■ TASK BRIEF: Output each entry verbatim and exclude every picture from it.

/---

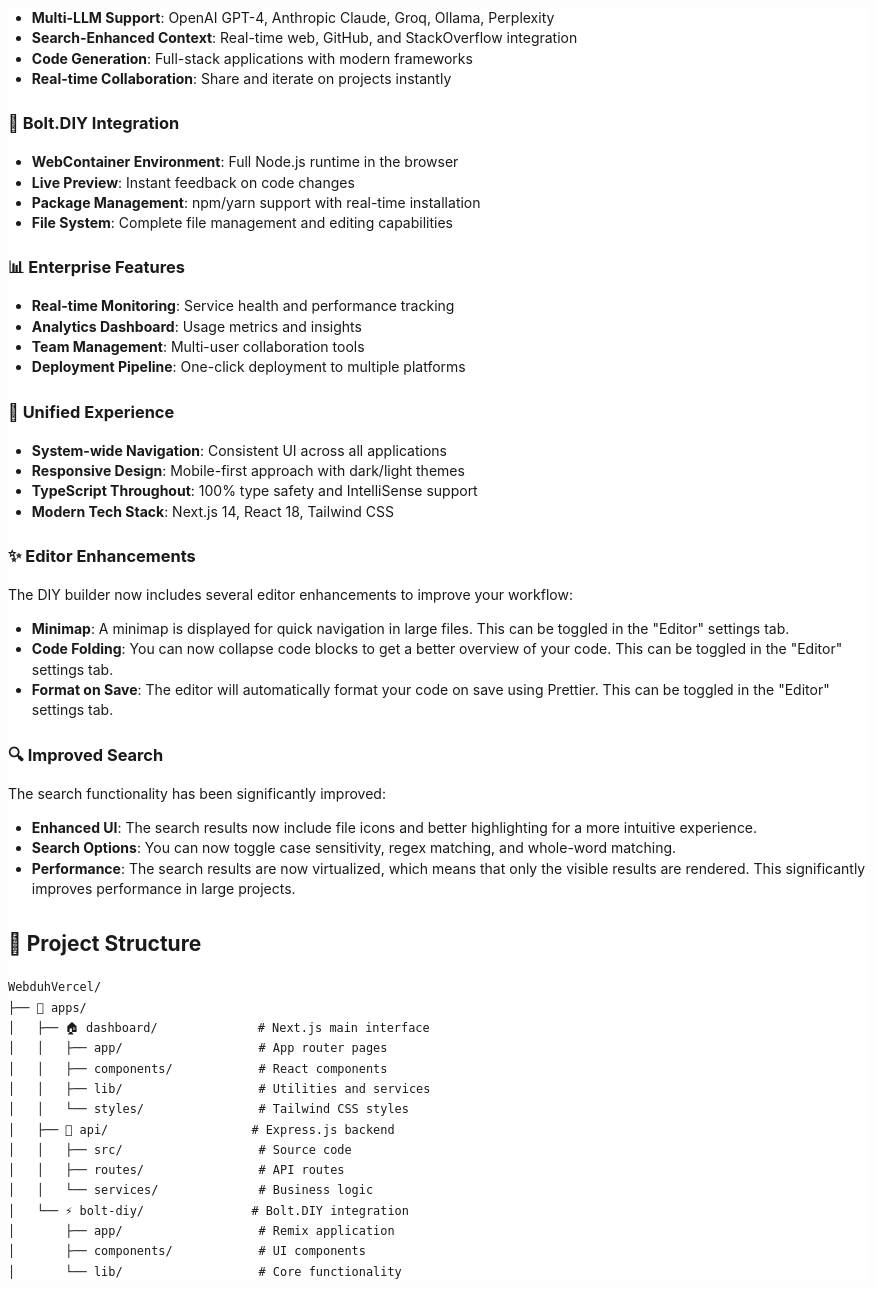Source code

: - **Multi-LLM Support**: OpenAI GPT-4, Anthropic Claude, Groq, Ollama, Perplexity
- **Search-Enhanced Context**: Real-time web, GitHub, and StackOverflow integration
- **Code Generation**: Full-stack applications with modern frameworks
- **Real-time Collaboration**: Share and iterate on projects instantly

### 🔧 **Bolt.DIY Integration**

- **WebContainer Environment**: Full Node.js runtime in the browser
- **Live Preview**: Instant feedback on code changes
- **Package Management**: npm/yarn support with real-time installation
- **File System**: Complete file management and editing capabilities

### 📊 **Enterprise Features**

- **Real-time Monitoring**: Service health and performance tracking
- **Analytics Dashboard**: Usage metrics and insights
- **Team Management**: Multi-user collaboration tools
- **Deployment Pipeline**: One-click deployment to multiple platforms

### 🎨 **Unified Experience**

- **System-wide Navigation**: Consistent UI across all applications
- **Responsive Design**: Mobile-first approach with dark/light themes
- **TypeScript Throughout**: 100% type safety and IntelliSense support
- **Modern Tech Stack**: Next.js 14, React 18, Tailwind CSS

### ✨ Editor Enhancements

The DIY builder now includes several editor enhancements to improve your workflow:

- **Minimap**: A minimap is displayed for quick navigation in large files. This can be toggled in the "Editor" settings tab.
- **Code Folding**: You can now collapse code blocks to get a better overview of your code. This can be toggled in the "Editor" settings tab.
- **Format on Save**: The editor will automatically format your code on save using Prettier. This can be toggled in the "Editor" settings tab.

### 🔍 Improved Search

The search functionality has been significantly improved:

- **Enhanced UI**: The search results now include file icons and better highlighting for a more intuitive experience.
- **Search Options**: You can now toggle case sensitivity, regex matching, and whole-word matching.
- **Performance**: The search results are now virtualized, which means that only the visible results are rendered. This significantly improves performance in large projects.

## 📁 Project Structure

```
WebduhVercel/
├── 📱 apps/
│   ├── 🏠 dashboard/              # Next.js main interface
│   │   ├── app/                   # App router pages
│   │   ├── components/            # React components
│   │   ├── lib/                   # Utilities and services
│   │   └── styles/                # Tailwind CSS styles
│   ├── 🔧 api/                    # Express.js backend
│   │   ├── src/                   # Source code
│   │   ├── routes/                # API routes
│   │   └── services/              # Business logic
│   └── ⚡ bolt-diy/               # Bolt.DIY integration
│       ├── app/                   # Remix application
│       ├── components/            # UI components
│       └── lib/                   # Core functionality
```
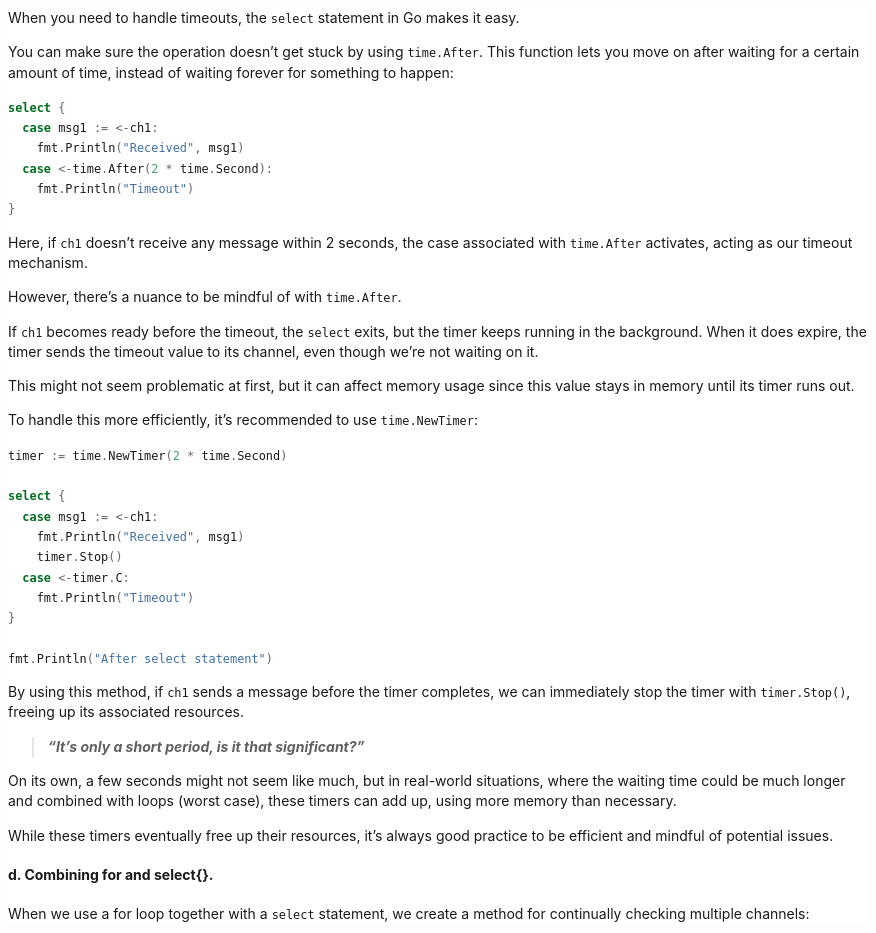 When you need to handle timeouts, the `select` statement in Go makes it easy.

You can make sure the operation doesn’t get stuck by using `time.After`. This function lets you move on after waiting for a certain amount of time, instead of waiting forever for something to happen:

```go
select {
  case msg1 := <-ch1:
    fmt.Println("Received", msg1)
  case <-time.After(2 * time.Second):
    fmt.Println("Timeout")
}
```

Here, if `ch1` doesn’t receive any message within 2 seconds, the case associated with `time.After` activates, acting as our timeout mechanism.

However, there’s a nuance to be mindful of with `time.After`.

If `ch1` becomes ready before the timeout, the `select` exits, but the timer keeps running in the background. When it does expire, the timer sends the timeout value to its channel, even though we’re not waiting on it.

This might not seem problematic at first, but it can affect memory usage since this value stays in memory until its timer runs out.

To handle this more efficiently, it’s recommended to use `time.NewTimer`:

```go
timer := time.NewTimer(2 * time.Second)

select {
  case msg1 := <-ch1:
    fmt.Println("Received", msg1)
    timer.Stop()
  case <-timer.C:
    fmt.Println("Timeout")
}

fmt.Println("After select statement")
```

By using this method, if `ch1` sends a message before the timer completes, we can immediately stop the timer with `timer.Stop()`, freeing up its associated resources.

> _**“It’s only a short period, is it that significant?”**_

On its own, a few seconds might not seem like much, but in real-world situations, where the waiting time could be much longer and combined with loops (worst case), these timers can add up, using more memory than necessary.

While these timers eventually free up their resources, it’s always good practice to be efficient and mindful of potential issues.

#### **d. Combining for and select{}.**

When we use a for loop together with a `select` statement, we create a method for continually checking multiple channels:
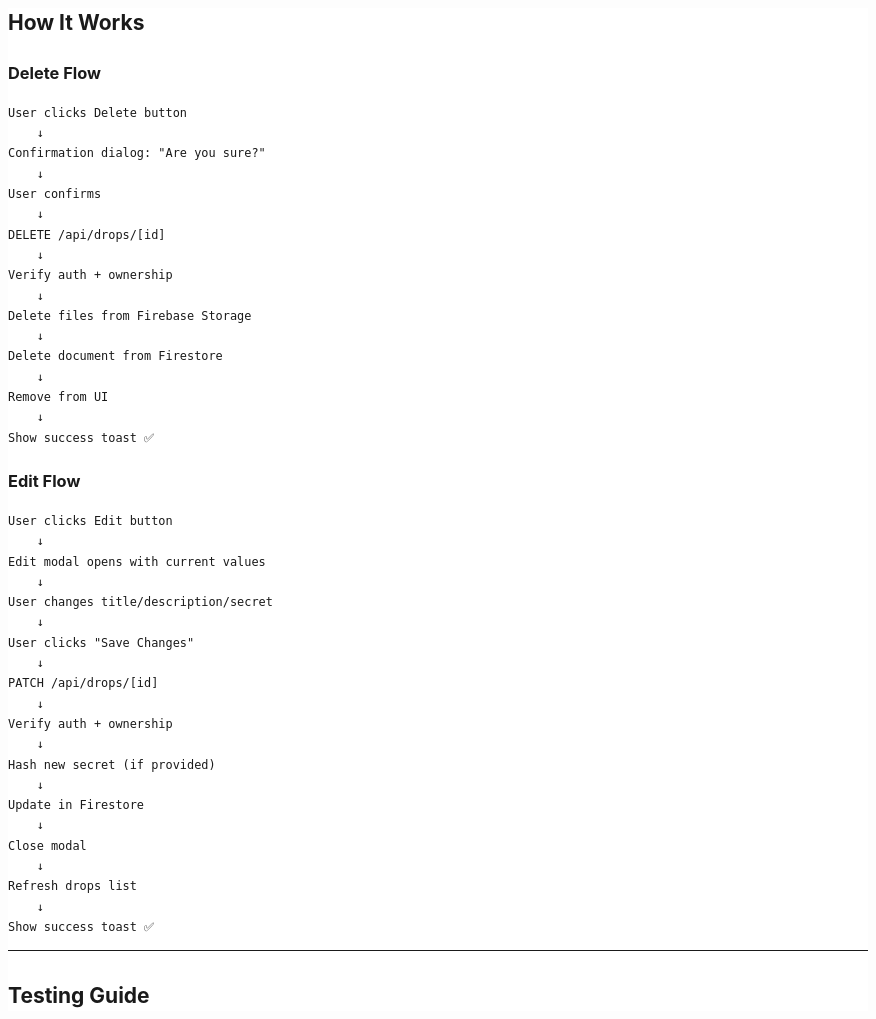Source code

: ## How It Works

### Delete Flow
```
User clicks Delete button
    ↓
Confirmation dialog: "Are you sure?"
    ↓
User confirms
    ↓
DELETE /api/drops/[id]
    ↓
Verify auth + ownership
    ↓
Delete files from Firebase Storage
    ↓
Delete document from Firestore
    ↓
Remove from UI
    ↓
Show success toast ✅
```

### Edit Flow
```
User clicks Edit button
    ↓
Edit modal opens with current values
    ↓
User changes title/description/secret
    ↓
User clicks "Save Changes"
    ↓
PATCH /api/drops/[id]
    ↓
Verify auth + ownership
    ↓
Hash new secret (if provided)
    ↓
Update in Firestore
    ↓
Close modal
    ↓
Refresh drops list
    ↓
Show success toast ✅
```

---

## Testing Guide
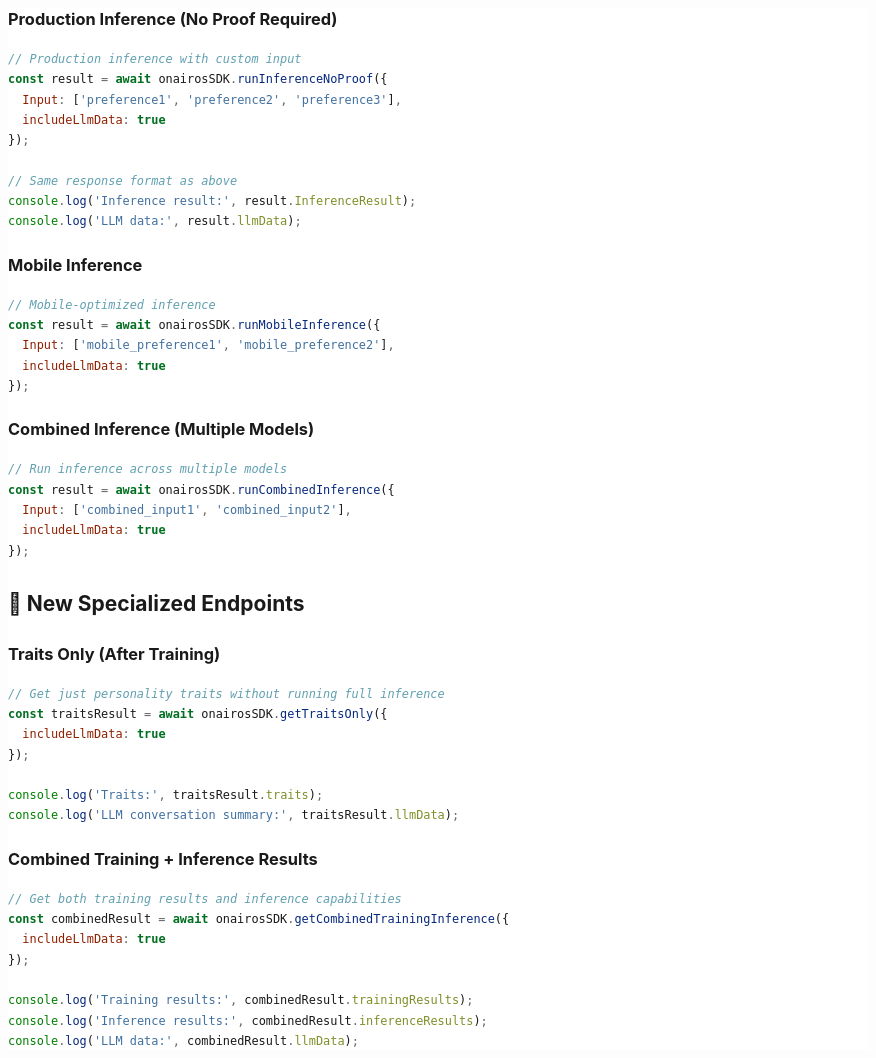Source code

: ### **Production Inference (No Proof Required)**
```javascript
// Production inference with custom input
const result = await onairosSDK.runInferenceNoProof({
  Input: ['preference1', 'preference2', 'preference3'],
  includeLlmData: true
});

// Same response format as above
console.log('Inference result:', result.InferenceResult);
console.log('LLM data:', result.llmData);
```

### **Mobile Inference**
```javascript
// Mobile-optimized inference
const result = await onairosSDK.runMobileInference({
  Input: ['mobile_preference1', 'mobile_preference2'],
  includeLlmData: true
});
```

### **Combined Inference (Multiple Models)**
```javascript
// Run inference across multiple models
const result = await onairosSDK.runCombinedInference({
  Input: ['combined_input1', 'combined_input2'],
  includeLlmData: true
});
```

## 🎯 **New Specialized Endpoints**

### **Traits Only (After Training)**
```javascript
// Get just personality traits without running full inference
const traitsResult = await onairosSDK.getTraitsOnly({
  includeLlmData: true
});

console.log('Traits:', traitsResult.traits);
console.log('LLM conversation summary:', traitsResult.llmData);
```

### **Combined Training + Inference Results**
```javascript
// Get both training results and inference capabilities
const combinedResult = await onairosSDK.getCombinedTrainingInference({
  includeLlmData: true
});

console.log('Training results:', combinedResult.trainingResults);
console.log('Inference results:', combinedResult.inferenceResults);
console.log('LLM data:', combinedResult.llmData);
```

\---

■ TASK OUTPUT:
Source code

: - **Multi-LLM Support**: OpenAI GPT-4, Anthropic Claude, Groq, Ollama, Perplexity
- **Search-Enhanced Context**: Real-time web, GitHub, and StackOverflow integration
- **Code Generation**: Full-stack applications with modern frameworks
- **Real-time Collaboration**: Share and iterate on projects instantly

### 🔧 **Bolt.DIY Integration**

- **WebContainer Environment**: Full Node.js runtime in the browser
- **Live Preview**: Instant feedback on code changes
- **Package Management**: npm/yarn support with real-time installation
- **File System**: Complete file management and editing capabilities

### 📊 **Enterprise Features**

- **Real-time Monitoring**: Service health and performance tracking
- **Analytics Dashboard**: Usage metrics and insights
- **Team Management**: Multi-user collaboration tools
- **Deployment Pipeline**: One-click deployment to multiple platforms

### 🎨 **Unified Experience**

- **System-wide Navigation**: Consistent UI across all applications
- **Responsive Design**: Mobile-first approach with dark/light themes
- **TypeScript Throughout**: 100% type safety and IntelliSense support
- **Modern Tech Stack**: Next.js 14, React 18, Tailwind CSS

### ✨ Editor Enhancements

The DIY builder now includes several editor enhancements to improve your workflow:

- **Minimap**: A minimap is displayed for quick navigation in large files. This can be toggled in the "Editor" settings tab.
- **Code Folding**: You can now collapse code blocks to get a better overview of your code. This can be toggled in the "Editor" settings tab.
- **Format on Save**: The editor will automatically format your code on save using Prettier. This can be toggled in the "Editor" settings tab.

### 🔍 Improved Search

The search functionality has been significantly improved:

- **Enhanced UI**: The search results now include file icons and better highlighting for a more intuitive experience.
- **Search Options**: You can now toggle case sensitivity, regex matching, and whole-word matching.
- **Performance**: The search results are now virtualized, which means that only the visible results are rendered. This significantly improves performance in large projects.

## 📁 Project Structure

```
WebduhVercel/
├── 📱 apps/
│   ├── 🏠 dashboard/              # Next.js main interface
│   │   ├── app/                   # App router pages
│   │   ├── components/            # React components
│   │   ├── lib/                   # Utilities and services
│   │   └── styles/                # Tailwind CSS styles
│   ├── 🔧 api/                    # Express.js backend
│   │   ├── src/                   # Source code
│   │   ├── routes/                # API routes
│   │   └── services/              # Business logic
│   └── ⚡ bolt-diy/               # Bolt.DIY integration
│       ├── app/                   # Remix application
│       ├── components/            # UI components
│       └── lib/                   # Core functionality
```
 When you need to handle timeouts, the `select` statement in Go makes it easy.

You can make sure the operation doesn’t get stuck by using `time.After`. This function lets you move on after waiting for a certain amount of time, instead of waiting forever for something to happen:

```go
select {
  case msg1 := <-ch1:
    fmt.Println("Received", msg1)
  case <-time.After(2 * time.Second):
    fmt.Println("Timeout")
}
```

Here, if `ch1` doesn’t receive any message within 2 seconds, the case associated with `time.After` activates, acting as our timeout mechanism.

However, there’s a nuance to be mindful of with `time.After`.

If `ch1` becomes ready before the timeout, the `select` exits, but the timer keeps running in the background. When it does expire, the timer sends the timeout value to its channel, even though we’re not waiting on it.

This might not seem problematic at first, but it can affect memory usage since this value stays in memory until its timer runs out.

To handle this more efficiently, it’s recommended to use `time.NewTimer`:

```go
timer := time.NewTimer(2 * time.Second)

select {
  case msg1 := <-ch1:
    fmt.Println("Received", msg1)
    timer.Stop()
  case <-timer.C:
    fmt.Println("Timeout")
}

fmt.Println("After select statement")
```

By using this method, if `ch1` sends a message before the timer completes, we can immediately stop the timer with `timer.Stop()`, freeing up its associated resources.

> _**“It’s only a short period, is it that significant?”**_

On its own, a few seconds might not seem like much, but in real-world situations, where the waiting time could be much longer and combined with loops (worst case), these timers can add up, using more memory than necessary.

While these timers eventually free up their resources, it’s always good practice to be efficient and mindful of potential issues.

#### **d. Combining for and select{}.**

When we use a for loop together with a `select` statement, we create a method for continually checking multiple channels:
Source code

: ## How It Works

### Delete Flow
```
User clicks Delete button
    ↓
Confirmation dialog: "Are you sure?"
    ↓
User confirms
    ↓
DELETE /api/drops/[id]
    ↓
Verify auth + ownership
    ↓
Delete files from Firebase Storage
    ↓
Delete document from Firestore
    ↓
Remove from UI
    ↓
Show success toast ✅
```

### Edit Flow
```
User clicks Edit button
    ↓
Edit modal opens with current values
    ↓
User changes title/description/secret
    ↓
User clicks "Save Changes"
    ↓
PATCH /api/drops/[id]
    ↓
Verify auth + ownership
    ↓
Hash new secret (if provided)
    ↓
Update in Firestore
    ↓
Close modal
    ↓
Refresh drops list
    ↓
Show success toast ✅
```

---

## Testing Guide
Source code

: ### **Production Inference (No Proof Required)**
```javascript
// Production inference with custom input
const result = await onairosSDK.runInferenceNoProof({
  Input: ['preference1', 'preference2', 'preference3'],
  includeLlmData: true
});

// Same response format as above
console.log('Inference result:', result.InferenceResult);
console.log('LLM data:', result.llmData);
```

### **Mobile Inference**
```javascript
// Mobile-optimized inference
const result = await onairosSDK.runMobileInference({
  Input: ['mobile_preference1', 'mobile_preference2'],
  includeLlmData: true
});
```

### **Combined Inference (Multiple Models)**
```javascript
// Run inference across multiple models
const result = await onairosSDK.runCombinedInference({
  Input: ['combined_input1', 'combined_input2'],
  includeLlmData: true
});
```

## 🎯 **New Specialized Endpoints**

### **Traits Only (After Training)**
```javascript
// Get just personality traits without running full inference
const traitsResult = await onairosSDK.getTraitsOnly({
  includeLlmData: true
});

console.log('Traits:', traitsResult.traits);
console.log('LLM conversation summary:', traitsResult.llmData);
```

### **Combined Training + Inference Results**
```javascript
// Get both training results and inference capabilities
const combinedResult = await onairosSDK.getCombinedTrainingInference({
  includeLlmData: true
});

console.log('Training results:', combinedResult.trainingResults);
console.log('Inference results:', combinedResult.inferenceResults);
console.log('LLM data:', combinedResult.llmData);
```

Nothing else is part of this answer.